Низкие цветные столики и бамбуковые кресла с высокими спинками расставлены были прямо на тротуаре. У стены, прислонясь к ней плечом, стояла стройная женщина и, щурясь – солнце било в глаза, – наблюдала за прохожими.
– Что будешь пить? – спросил Тулио. – У нее все есть.
– Не знаю... Не хочется пить...
– Чтобы пить, вовсе не надо хотеть пить,—ухмыльнулся Тулио. – Садись. Гляди, какая вдовушка...
Тулио беспечно закинул ногу на ногу, Доменико чувствовал себя скованно. Женщина грациозно оттолкнулась от стены и направилась к ним. При каждом шаге она слегка изгибалась, и от этого стан ее словно струился, извиваясь. Платье туго стягивало высокую грудь – пуговки грозились отлететь.
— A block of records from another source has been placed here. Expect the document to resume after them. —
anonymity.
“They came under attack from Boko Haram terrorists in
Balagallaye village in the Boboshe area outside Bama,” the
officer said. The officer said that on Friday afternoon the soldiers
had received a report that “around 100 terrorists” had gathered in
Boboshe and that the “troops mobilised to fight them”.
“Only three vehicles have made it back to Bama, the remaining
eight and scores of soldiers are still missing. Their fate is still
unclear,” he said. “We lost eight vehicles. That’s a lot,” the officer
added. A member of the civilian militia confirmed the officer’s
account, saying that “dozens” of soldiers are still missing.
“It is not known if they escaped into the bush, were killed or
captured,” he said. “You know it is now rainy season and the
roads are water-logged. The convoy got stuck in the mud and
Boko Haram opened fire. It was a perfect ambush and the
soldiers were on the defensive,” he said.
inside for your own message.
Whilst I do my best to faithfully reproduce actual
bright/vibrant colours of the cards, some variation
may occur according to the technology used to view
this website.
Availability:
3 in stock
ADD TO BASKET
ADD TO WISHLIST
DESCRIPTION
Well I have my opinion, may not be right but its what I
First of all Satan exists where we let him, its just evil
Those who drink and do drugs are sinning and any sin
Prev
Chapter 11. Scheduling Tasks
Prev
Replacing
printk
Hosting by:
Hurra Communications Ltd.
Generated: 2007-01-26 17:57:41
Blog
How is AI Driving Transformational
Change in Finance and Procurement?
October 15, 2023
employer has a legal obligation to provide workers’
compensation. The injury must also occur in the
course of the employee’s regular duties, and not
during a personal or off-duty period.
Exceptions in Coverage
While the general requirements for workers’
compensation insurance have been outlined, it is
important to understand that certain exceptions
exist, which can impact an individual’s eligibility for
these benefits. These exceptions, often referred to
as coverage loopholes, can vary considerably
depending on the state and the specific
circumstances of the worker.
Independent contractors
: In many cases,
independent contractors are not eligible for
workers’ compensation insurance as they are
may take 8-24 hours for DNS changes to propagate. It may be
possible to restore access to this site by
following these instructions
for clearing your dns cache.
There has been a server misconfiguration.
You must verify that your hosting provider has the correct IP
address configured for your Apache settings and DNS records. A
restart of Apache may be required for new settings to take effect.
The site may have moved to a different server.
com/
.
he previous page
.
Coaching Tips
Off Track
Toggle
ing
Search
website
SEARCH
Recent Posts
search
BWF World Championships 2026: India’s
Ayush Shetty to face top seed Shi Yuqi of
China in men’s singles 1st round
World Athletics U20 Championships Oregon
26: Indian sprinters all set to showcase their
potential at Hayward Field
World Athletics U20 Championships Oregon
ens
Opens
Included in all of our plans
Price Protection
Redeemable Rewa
Наклонилась, опершись о стол кончиками пальцев, улыбнулась снисходительно.
– Что будешь пить, Тулио?
– Пенистое. Свежее?
– Вчерашнее.
– Отлично. Для начала подай две... Будешь пить, Доменико?
– Как ты его назвал?
– Доменико.
Женщина беззастенчиво оглядела его.
– Откуда он?
– Я и сам не знаю. Откуда ты, Доменико?
– Из деревни.
– И такой бледный! – удивилась женщина; ласковый низкий голос ее разлился медом.
Доменико промолчал.
– Сейчас подам. – Женщина отошла.
– В высоких кружках, Тереза! – крикнул ей вслед Тулио.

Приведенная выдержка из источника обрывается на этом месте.